Reviews are coming in for distinctively stylistic director Timur Bekmambetov’s “Abraham Lincoln: Vampire Hunter.” While the slo-mo-then-ramp-up action sequences are impressing critics, the story is lacking in coherency as it melds 3D bloodsuckers with a particularly pernicious moment in American history.
“Vampire Hunter”‘s star Benjamin Walker was recently the subject of an interesting NY Times profile piece which, among other things, looks at the actor’s propensity toward tongue-in-cheek, 19th-century president roles. Before landing the part of Abe Lincoln, Walker was spotted by Bekmambetov in the 14-week run of Broadway play “Bloody Bloody Andrew Jackson” (he turned down the role of Beast in “X-Men: First Class” in order to do the play). Bekmambetov describes Walker’s historical leader-cum-hipster appeal: “At the same time as he was playing a completely credible, almost classical kind of figure, he also unmistakably had a Lower East Side hipster sensibility.” The actor is also married to Hollywood royalty: Meryl Streep’s daughter Mamie Gummer.

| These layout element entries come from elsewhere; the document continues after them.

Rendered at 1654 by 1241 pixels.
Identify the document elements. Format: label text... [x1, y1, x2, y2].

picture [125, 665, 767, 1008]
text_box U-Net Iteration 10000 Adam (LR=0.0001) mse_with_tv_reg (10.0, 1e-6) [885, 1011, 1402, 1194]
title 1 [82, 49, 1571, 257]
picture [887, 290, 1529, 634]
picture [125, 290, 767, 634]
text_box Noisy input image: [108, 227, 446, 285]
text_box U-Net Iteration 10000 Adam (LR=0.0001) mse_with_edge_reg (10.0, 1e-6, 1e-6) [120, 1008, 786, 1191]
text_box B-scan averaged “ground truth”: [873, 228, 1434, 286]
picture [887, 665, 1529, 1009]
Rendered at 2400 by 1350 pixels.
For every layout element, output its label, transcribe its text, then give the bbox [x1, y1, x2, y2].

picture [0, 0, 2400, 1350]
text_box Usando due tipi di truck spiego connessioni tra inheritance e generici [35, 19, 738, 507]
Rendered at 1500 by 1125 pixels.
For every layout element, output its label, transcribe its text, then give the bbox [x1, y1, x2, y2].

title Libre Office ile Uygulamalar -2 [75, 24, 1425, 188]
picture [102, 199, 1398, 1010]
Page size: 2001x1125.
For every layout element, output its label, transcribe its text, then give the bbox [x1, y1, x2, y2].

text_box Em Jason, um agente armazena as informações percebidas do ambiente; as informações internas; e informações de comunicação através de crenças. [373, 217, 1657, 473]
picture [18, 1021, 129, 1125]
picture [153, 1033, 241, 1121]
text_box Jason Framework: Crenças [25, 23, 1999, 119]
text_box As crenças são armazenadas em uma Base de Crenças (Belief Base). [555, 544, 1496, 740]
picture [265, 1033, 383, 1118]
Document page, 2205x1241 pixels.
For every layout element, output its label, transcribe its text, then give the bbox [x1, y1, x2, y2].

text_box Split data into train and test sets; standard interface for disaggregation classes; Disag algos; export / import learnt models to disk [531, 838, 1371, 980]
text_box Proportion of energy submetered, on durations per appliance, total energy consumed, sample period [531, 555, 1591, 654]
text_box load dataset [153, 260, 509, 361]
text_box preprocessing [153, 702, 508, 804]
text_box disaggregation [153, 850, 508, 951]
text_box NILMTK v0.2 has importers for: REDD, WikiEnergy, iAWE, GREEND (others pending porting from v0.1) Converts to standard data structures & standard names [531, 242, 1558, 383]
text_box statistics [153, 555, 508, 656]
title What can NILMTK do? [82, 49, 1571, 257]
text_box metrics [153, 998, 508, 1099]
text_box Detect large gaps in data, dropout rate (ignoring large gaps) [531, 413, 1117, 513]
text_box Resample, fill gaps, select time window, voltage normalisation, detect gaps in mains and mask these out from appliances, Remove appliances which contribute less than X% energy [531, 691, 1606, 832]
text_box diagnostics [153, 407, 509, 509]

Justin Lowe, The Hollywood Reporter:
“The movie’s virtues and some of its miscues essentially originate with Grahame-Smith’s script. Taking the conceit that the institution of slavery was a vampire-motivated plot to provide the undead with fresh blood, Grahame-Smith adeptly connects Lincoln’s vampire vendetta with his anti-slavery crusade. Marrying this high-concept premise to a coherent narrative proves more challenging, however, as the tales of Lincoln’s vampire-slaying exploits make an awkward fit with the historical facts of his life.”
Tasha Robinson, A.V. Club:
“Problem is, even the action sequences don’t particularly feel real—particularly in 3-D, where the special effects on the vampires’ eyeballs look distractingly transparent and unfinished. The story is trying to ground fantasy in history, but neither one is used coherently enough to connect.”
Justin Chang, Variety:
“Bekmambetov, who proved himself a dab hand at vampire thrillers (‘Night Watch,’ ‘Day Watch’) before he directed the 2008 graphic-novel adaptation ‘Wanted,’ handles the violence in an arresting if flashily impersonal style. The early fight sequences, during which Abe impulsively seeks out trouble, have a creepily measured tension that largely vanishes in the later skirmishes, shot as a series of cool-looking but increasingly tiresome slo-mo ballets punctuated by eruptions of black blood (the scenes were conceived by Kazakh fight choreographer Igor Tsay and his Acting School of Fighting Kun-Do).”
Michael Phillips, Chicago Tribune:
“It sounds fun. It’s a little fun. For a while. But Bekmanbetov shoots every killing spree like an addled gamer, working that slow-down-speed-up kill-shot cliche like a maniac. The actors, most of whom have a wry sense of humor (Rufus Sewell is good as Adam, the granddaddy vampire), contend throughout with a director with no sense of humor at all, only a sense of flip excess.”